Everyone knows the Premiere Pro shortcut that will take a panel full screen when you hit the tilde (`) key. That works great in the Source and Program monitor so you can quickly watch a cut nearly fullscreen. But there’s a few other short cuts for full-screen playback that are even better.
While you can hit the tilde key any point when you mouse is over a panel to take that panel fullscreen you can also hit control + tilde at any point while you’re working to get a full-screen playback.
This is a better option than just making the Source or Program panel fullscreen is it removes all of the interface elements around the playback monitor. This also works if you have the Source monitor highlighted. And you can toggle this fullscreen playback on and off while your media is actually playing back.
Taking this one step further you can go under the Playback preferences and set up one of your attached monitors as a full-screen playback device. This comes in very handy if you have more than one display attached and don’t have a broadcast monitor.
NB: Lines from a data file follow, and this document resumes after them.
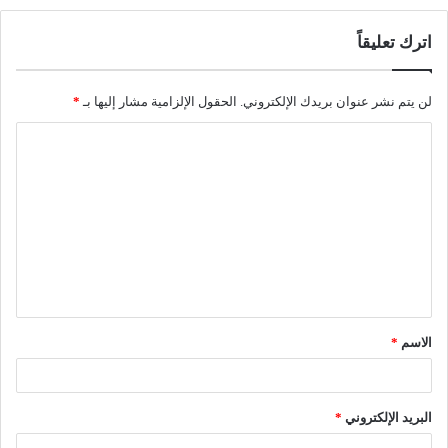
اترك تعليقاً
لن يتم نشر عنوان بريدك الإلكتروني.
الحقول الإلزامية مشار إليها بـ
*
ا
ل
ت
ع
ل
ي
ق
الاسم
*
*
البريد الإلكتروني
*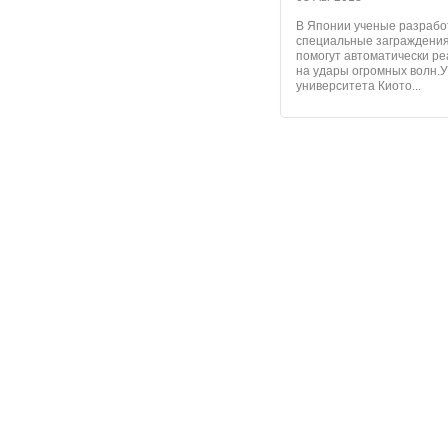
В Японии ученые разрабо
специальные заграждения
помогут автоматически ре
на удары огромных волн.
университета Киото...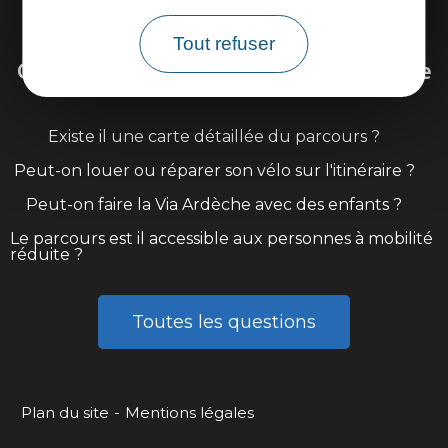
Venir sur la Via Ardèche
Tout refuser
Questions fréquentes sur la Via Ardèche
Existe il une carte détaillée du parcours ?
Peut-on louer ou réparer son vélo sur l'itinéraire ?
Peut-on faire la Via Ardèche avec des enfants ?
Le parcours est il accessible aux personnes à mobilité
réduite ?
Toutes les questions
Plan du site
Mentions légales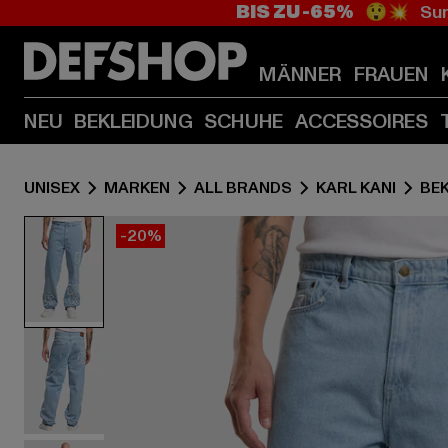
BIS ZU -65%
😲💥 Sum
MÄNNER
FRAUEN
NEU
BEKLEIDUNG
SCHUHE
ACCESSOIRES
UNISEX
MARKEN
ALL BRANDS
KARL KANI
BE
-20%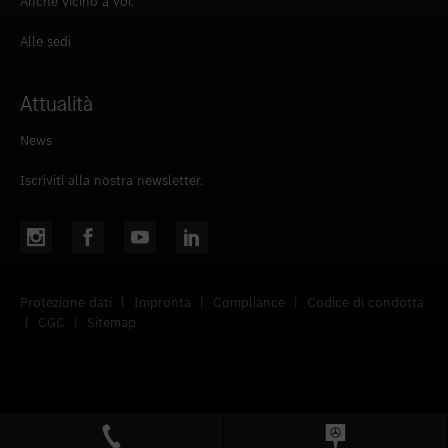
Anche vicino a voi.
Alle sedi
Attualità
News
Iscriviti alla nostra newsletter.
Protezione dati
|
Impronta
|
Compliance
|
Codice di condotta
|
CGC
|
Sitemap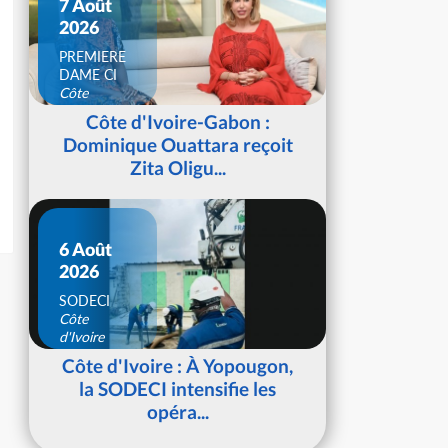
7 Août
2026
PREMIERE
DAME CI
Côte
d'Ivoire
Côte d'Ivoire-Gabon :
Dominique Ouattara reçoit
Zita Oligu...
6 Août
2026
SODECI
Côte
d'Ivoire
Côte d'Ivoire : À Yopougon,
la SODECI intensifie les
opéra...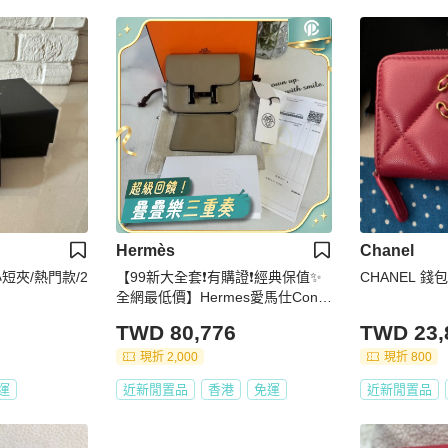
Hermès
Chanel
短夾/熱門款/2
【99新大全套❗️有購證❗️經典保值✨
CHANEL 錢
全網最低價】Hermes愛馬仕Const
ance Slim腰包 大象灰銀扣 手拿錢
TWD 80,776
TWD 23,
包｜腰包
現折 2,000
現折 800
運
近新閒置品
香港
免運
近新閒置品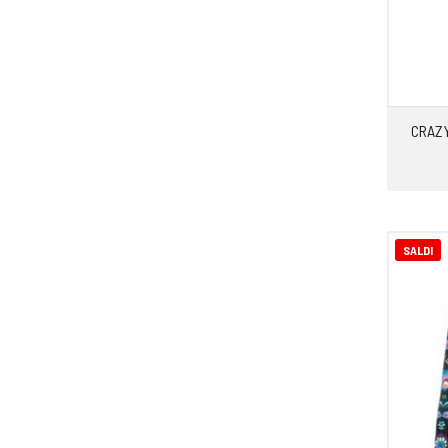
CRAZY
SALDI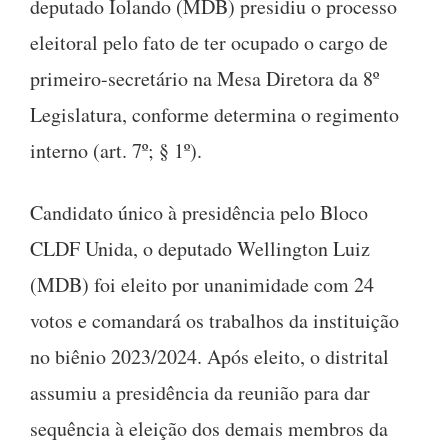
deputado Iolando (MDB) presidiu o processo
eleitoral pelo fato de ter ocupado o cargo de
primeiro-secretário na Mesa Diretora da 8º
Legislatura, conforme determina o regimento
interno (art. 7º; § 1º).
Candidato único à presidência pelo Bloco
CLDF Unida, o deputado Wellington Luiz
(MDB) foi eleito por unanimidade com 24
votos e comandará os trabalhos da instituição
no biênio 2023/2024. Após eleito, o distrital
assumiu a presidência da reunião para dar
sequência à eleição dos demais membros da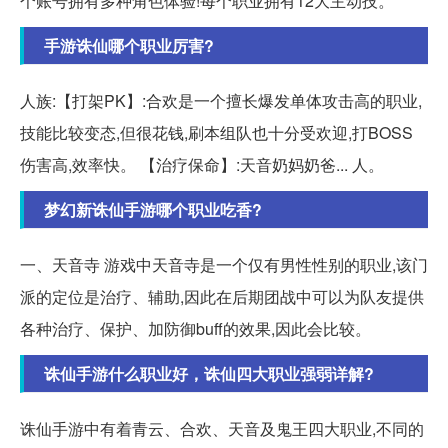
个账号拥有多种角色体验!每个职业拥有12大主动技。
手游诛仙哪个职业厉害?
人族:【打架PK】:合欢是一个擅长爆发单体攻击高的职业,
技能比较变态,但很花钱,刷本组队也十分受欢迎,打BOSS
伤害高,效率快。 【治疗保命】:天音奶妈奶爸... 人。
梦幻新诛仙手游哪个职业吃香?
一、天音寺 游戏中天音寺是一个仅有男性性别的职业,该门
派的定位是治疗、辅助,因此在后期团战中可以为队友提供
各种治疗、保护、加防御buff的效果,因此会比较。
诛仙手游什么职业好，诛仙四大职业强弱详解?
诛仙手游中有着青云、合欢、天音及鬼王四大职业,不同的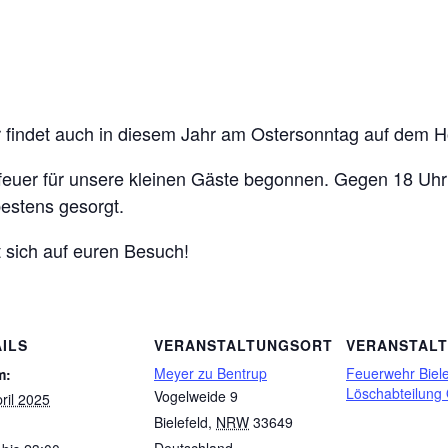
er findet auch in diesem Jahr am Ostersonntag auf dem H
feuer für unsere kleinen Gäste begonnen. Gegen 18 Uhr
bestens gesorgt.
t sich auf euren Besuch!
ILS
VERANSTALTUNGSORT
VERANSTAL
Meyer zu Bentrup
Feuerwehr Biele
m:
Löschabteilung 
Vogelweide 9
ril 2025
Bielefeld
,
NRW
33649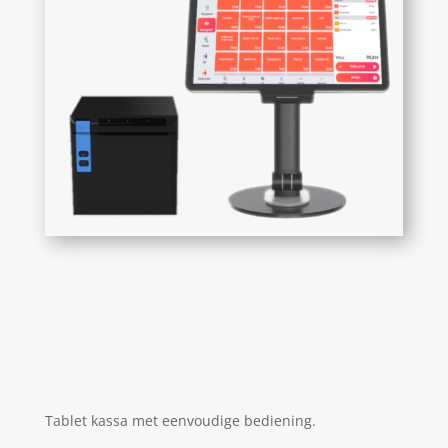
Tablet kassa met eenvoudige bediening.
Check the Enable Mercury Transmit preference and then check whichever monitor you want to have enabled for full-screen playback. When you exit out of that preference box that selected monitor will now be full-screen.
You can quickly get access to the Playback preference by searching the keyboard shortcuts for Playback… and mapping that to a keyboard button. You might not have to access that preference very often but what you can also do is map the Enable Mercury Transmit toggle to a keyboard key as well.
By default Enable transmit isn’t mapped to a keyboard key. I’ve mapped mine to Control+P.
Quickly turning Transmit on and off can be very handy if you’re working with third-party hardware and going to broadcast monitor. Premiere Pro can often be a bit more responsive when it doesn’t have to send a signal out through Mercury Transmit. I’ll often turn the Transmit preference to off with a shortcut key when the client isn’t in the room and then quickly turn it back on when they want to watch on the client monitor. It just speed things up ever so slightly.